If $G$ is a group, $H$ is a subgroup of $G$ and $g\in G$, is it possible that $gHg^{-1} \subset H$? [duplicate]
If $G$ is a group, $H$ is a subgroup of $G$ and $g\in G$, is it possible that $gHg^{-1} \subset H$ ?
This means, $gHg^{-1}$ is a proper subgroup of $H$. We know that $H \cong gHg^{-1}$, so if $H$ is finite then we have a contradiction since the isomorphism between the two subgroups implies that they have the same order so $gHg^{-1}$ can't be proper subgroup of $H$.
So, what if $H$ is infinite is there an example for such $G , H , g$ ?
Edit: I suppose that $H$ has a subgroup $N$ such that $N$ is a normal subgroup of $G$.
Solution 1:
Yes.

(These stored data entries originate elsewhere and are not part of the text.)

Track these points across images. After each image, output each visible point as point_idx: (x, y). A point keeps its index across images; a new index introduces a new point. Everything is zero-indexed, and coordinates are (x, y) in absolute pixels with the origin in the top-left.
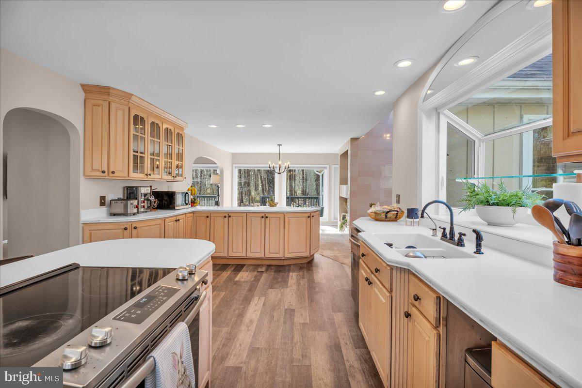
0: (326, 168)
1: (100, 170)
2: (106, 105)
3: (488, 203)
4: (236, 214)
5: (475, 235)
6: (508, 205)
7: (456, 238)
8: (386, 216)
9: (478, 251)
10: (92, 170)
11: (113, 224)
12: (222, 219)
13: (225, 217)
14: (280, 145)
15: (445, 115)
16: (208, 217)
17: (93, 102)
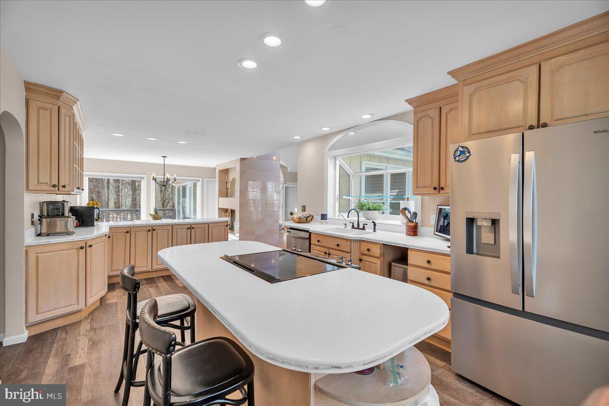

Define $\bf Q$ under addition. Let $\alpha:x\mapsto nx$ be an automorphism for some integer $n>1$. Consider the subgroup $Z$ generated by $(1,0)\in {\bf Q}\rtimes\langle \alpha\rangle$. Then $\alpha Z\alpha^{-1}=nZ\subsetneq Z$.
Solution 2:
Let $\mathbb{F}_2 = \langle a,b \mid \ \rangle$ be the free group of rank two. It is known that the subgroup $F_{\infty}$ generated by $S= \{b^nab^{-n} \mid n \geq 0 \}$ is free over $S$. Then $bF_{\infty}b^{-1}$ is freely generated by $bSb^{-1}= \{b^n a b^{-n} \mid n \geq 1\}$, hence $bF_{\infty}b^{-1} \subsetneq F_{\infty}$.
(Otherwise, $a$ can be written over $bSb^{-1}$, which is impossible since $a \in F_{\infty}$ and $F_{\infty}$ is free over $S$.)